Considering the following JavaScript code:
var promise = new Promise();
setTimeout(function() {
promise.resolve();
}, 10);
function foo() { }
promise.then(foo);
In the promise implementations I've seen, promise.resolve() would simply set some property to indicate the promise was resolved and foo() would be called later during an event loop, yet it seems like the promise.resolve() would have enough information to immediately call any deferred functions such as foo().
The event loop method seems like it would add complexity and reduce performance, so why is it used?
While most of my use of promises is with JavaScript, part of the reason for my question is in implementing promises in very performance intensive cases like C++ games, in which case I'm wondering if I could utilize some of the benefits of promises without the overhead of an event loop.
A promise represents the completion of an asynchronous function. It is an object that might return a value in the future. It accomplishes the same basic goal as a callback function, but with many additional features and a more readable syntax.
Promises can be an alternative to callbacks for asynchronous APIs. Instead of passing a callback as an argument and handling the error in the same place, a promise object allows us to handle success and error cases separately and it also allows us to chain multiple asynchronous calls instead of nesting them.
JavaScript has a runtime model based on an event loop, which is responsible for executing the code, collecting and processing events, and executing queued sub-tasks.
They can handle multiple asynchronous operations easily and provide better error handling than callbacks and events. In other words also, we may say that, promises are the ideal choice for handling multiple callbacks at the same time, thus avoiding the undesired callback hell situation.
All promise implementations, at least good ones do that.
This is because mixing synchronicity into an asynchronous API is releasing Zalgo.
The fact promises do not resolve immediately sometimes and defer sometimes means that the API is consistent. Otherwise, you get undefined behavior in the order of execution.
function getFromCache(){
return Promise.resolve(cachedValue || getFromWebAndCache());
}
getFromCache().then(function(x){
alert("World");
});
alert("Hello");
The fact promise libraries defer, means that the order of execution of the above block is guaranteed. In broken promise implementations like jQuery, the order changes depending on whether or not the item is fetched from the cache or not. This is dangerous.
Having nondeterministic execution order is very risky and is a common source of bugs. The Promises/A+ specification is throwing you into the pit of success here.
Whether or not promise.resolve()
will synchronously or asynchronously execute its continuations really depends on the implementation.
Furthermore, the "Event Loop" is not the only mechanism to provide a different "execution context". There may be other means, for example threads or thread pools, or think of GCD (Grand Central Dispatch, dispatch lib), which provides dispatch queues.
The Promises/A+ Spec clearly requires that the continuation (the onFulfilled
respectively the onRejected
handler) will be asynchronously executed with respect to the "execution context" where the then
method is invoked.
onFulfilled
oronRejected
must not be called until the execution context stack contains only platform code. [3.1].
Under the Notes you can read what that actually means:
Here "platform code" means engine, environment, and promise implementation code. In practice, this requirement ensures that onFulfilled and onRejected execute asynchronously, after the event loop turn in which then is called, and with a fresh stack.
Here, each event will get executed on a different "execution context", even though this is the same event loop, and the same "thread".
Since the Promises/A+ specification is written for the Javascript environment, a more general specification would simply require that the continuation will be asynchronously executed with respect to the caller invoking the then
method.
There are good reasons to this in that way!
Example (pseudo code):
promise = async_task();
printf("a");
promise.then((int result){
printf("b");
});
printf("c");
Assuming, the handler (continuation) will execute on the same thread as the call-site, the order of execution should be that the console shows this:
acb
Especially, when a promise is already resolved, some implementations tend to invoke the continuation "immediately" (that is synchronously) on the same execution context. This would clearly violate the rule stated above.

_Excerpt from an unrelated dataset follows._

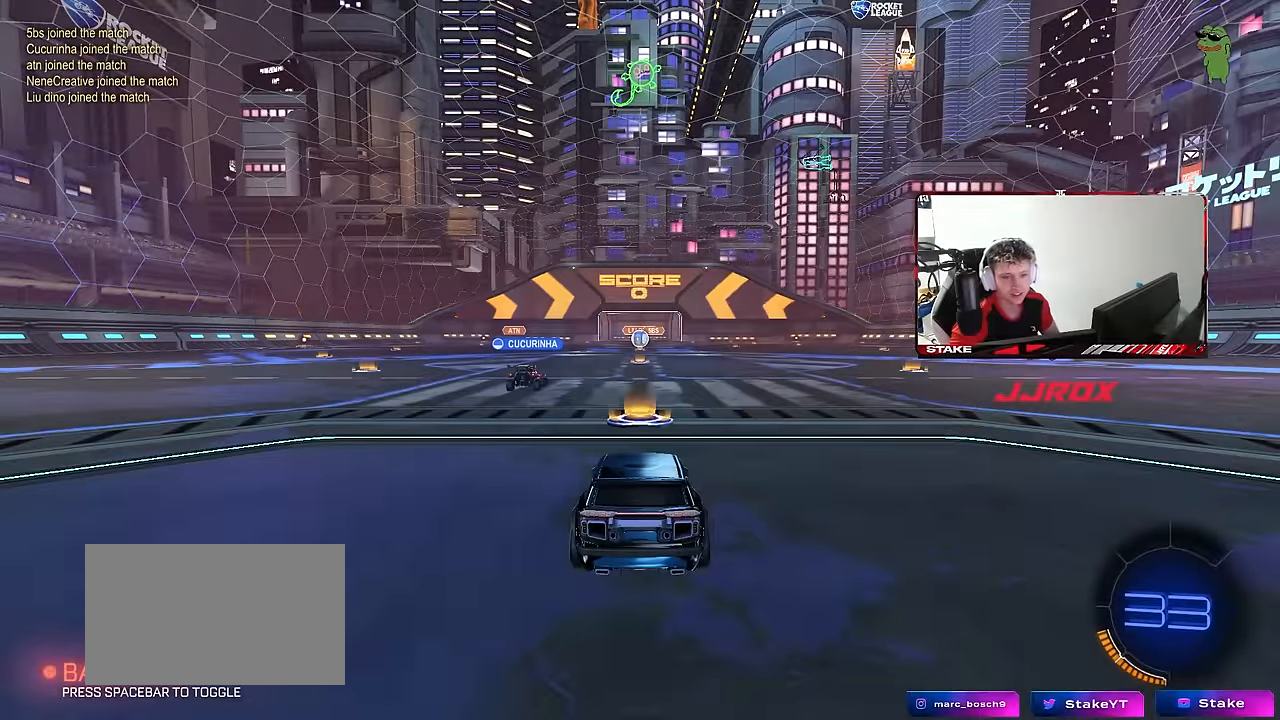
{"keys": [], "mouse": [], "mouse_move": "still", "events": []}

The reason for the rule to invoke the continuation always asynchronously is that a call-site needs to have a guarantee about the relative order of execution of handlers and code following the then
including the continuation statement in any scenario. That is, no matter whether a promise is already resolved or not, the order of execution of the statements must be the same. Otherwise, more complex asynchronous systems may not work reliable.
Another bad design choice for implementations in other languages which have multiple simultaneous execution contexts - say a multi-threaded environment (irrelevant in JavaScript, since there is only one thread of execution), is that the continuation will be invoked synchronously with respect to the resolve
function. This is even problematic when the asynchronous task will finish in a later event loop cycle and thus the continuation will be indeed executed asynchronously with respect to the call-site.
However, when the resolve
function will be invoked by the asynchronous task when it is finished, this task may execute on a private execution context (say the "worker thread"). This "worker thread" usually will be a dedicated and possibly special configured execution context - which then calls resolve
. If that resolve
function will synchronously execute the continuation, the continuation will run on the private execution context of the task - which is generally not desired.